=== AIM ===
Locate each line in the rows below that contains the string "name" and copy every such line in full; treat uppercase and lowercase letters as distinct.

=== EXCERPTED RECORDS ===
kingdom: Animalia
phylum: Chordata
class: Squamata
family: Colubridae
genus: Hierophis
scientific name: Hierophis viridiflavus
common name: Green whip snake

...

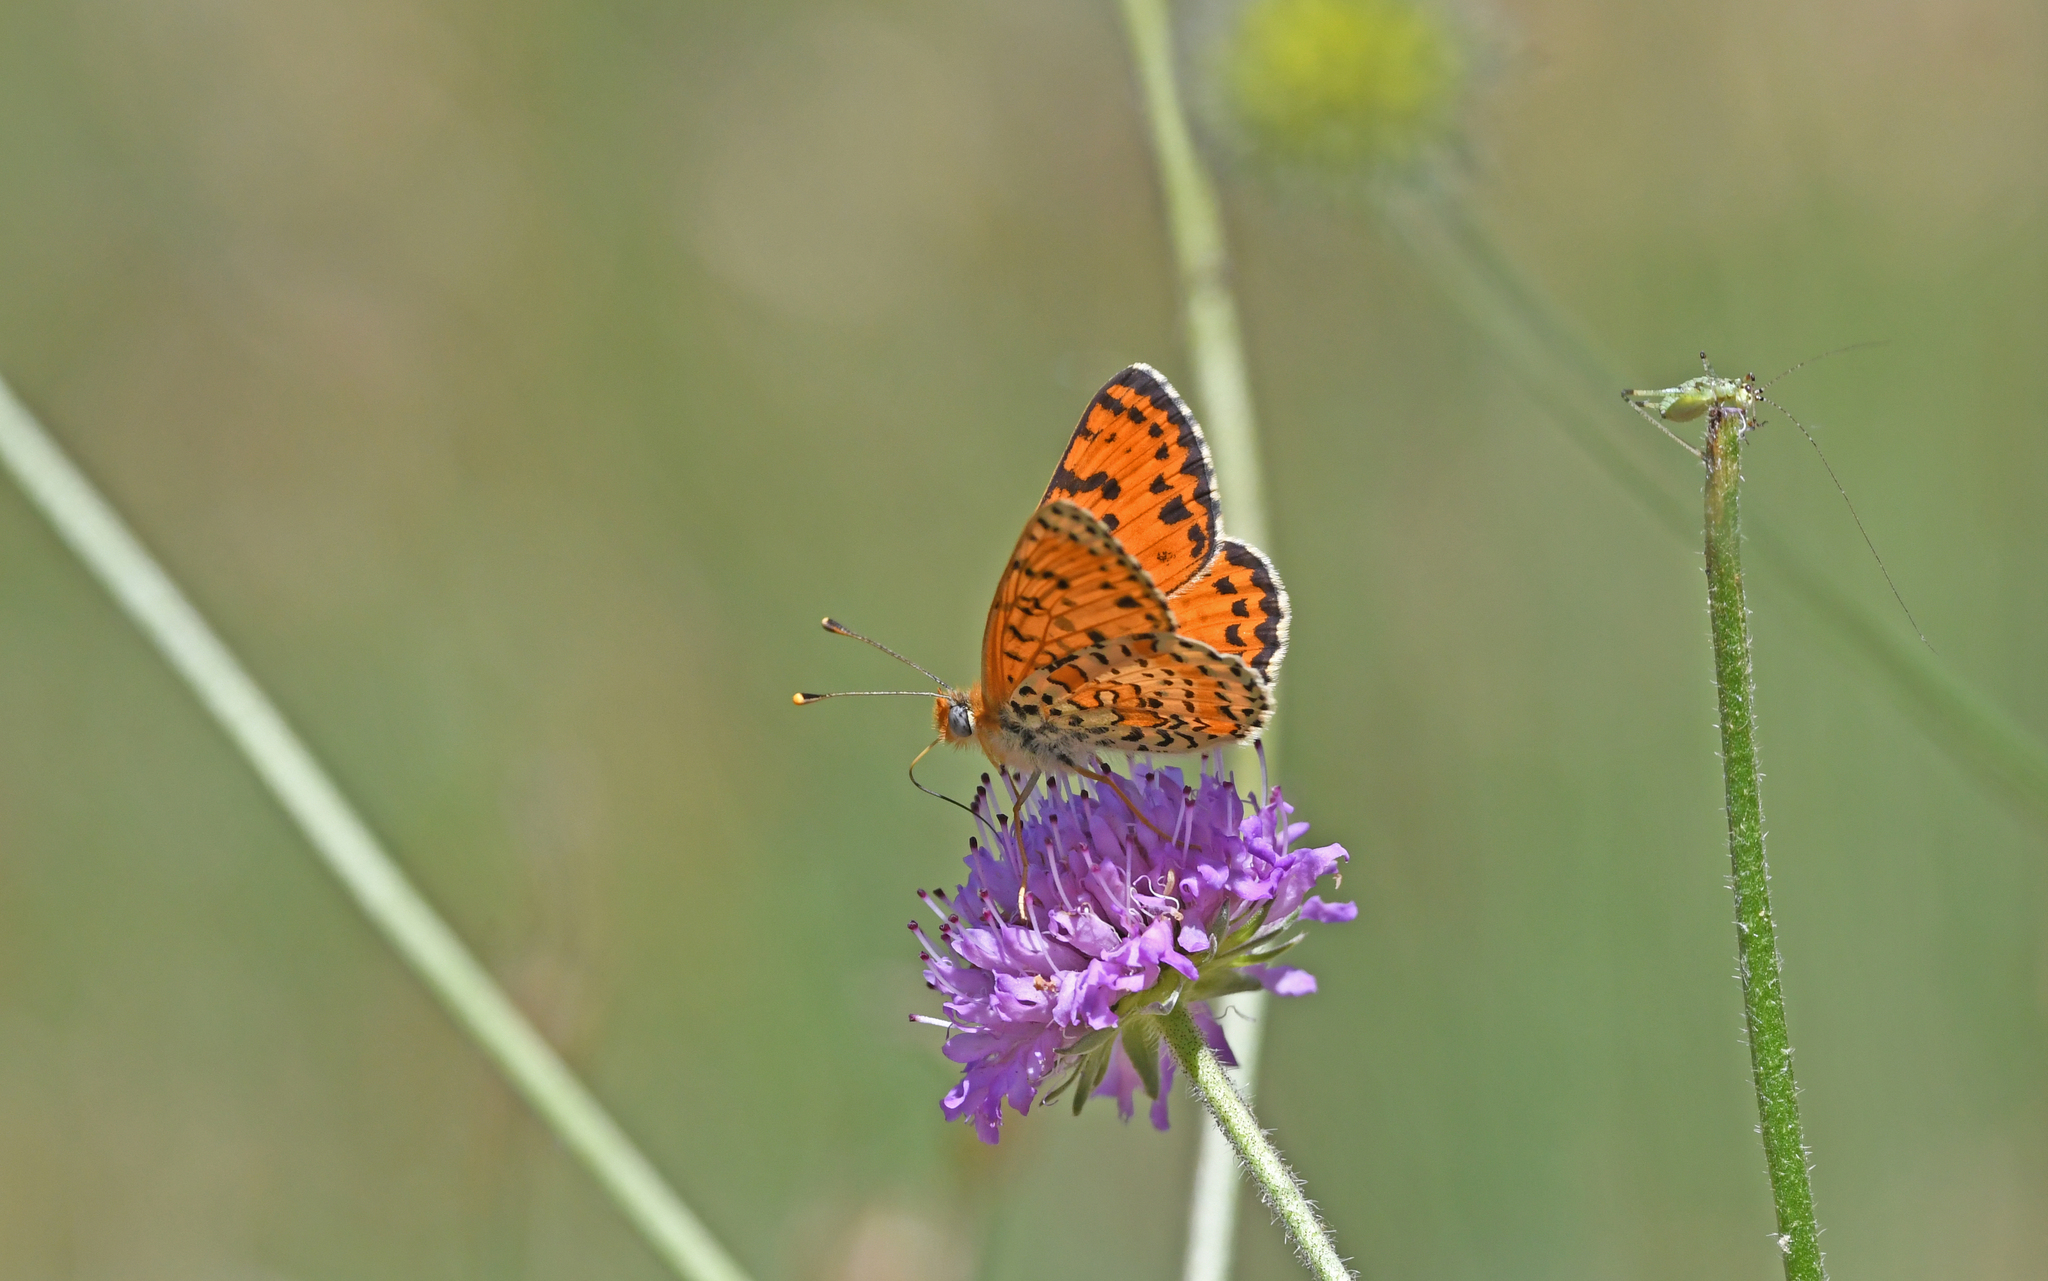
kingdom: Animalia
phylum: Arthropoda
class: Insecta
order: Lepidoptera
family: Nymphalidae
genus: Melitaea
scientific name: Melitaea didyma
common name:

=== TASK SOLUTION ===
scientific name: Hierophis viridiflavus
common name: Green whip snake
scientific name: Melitaea didyma
common name:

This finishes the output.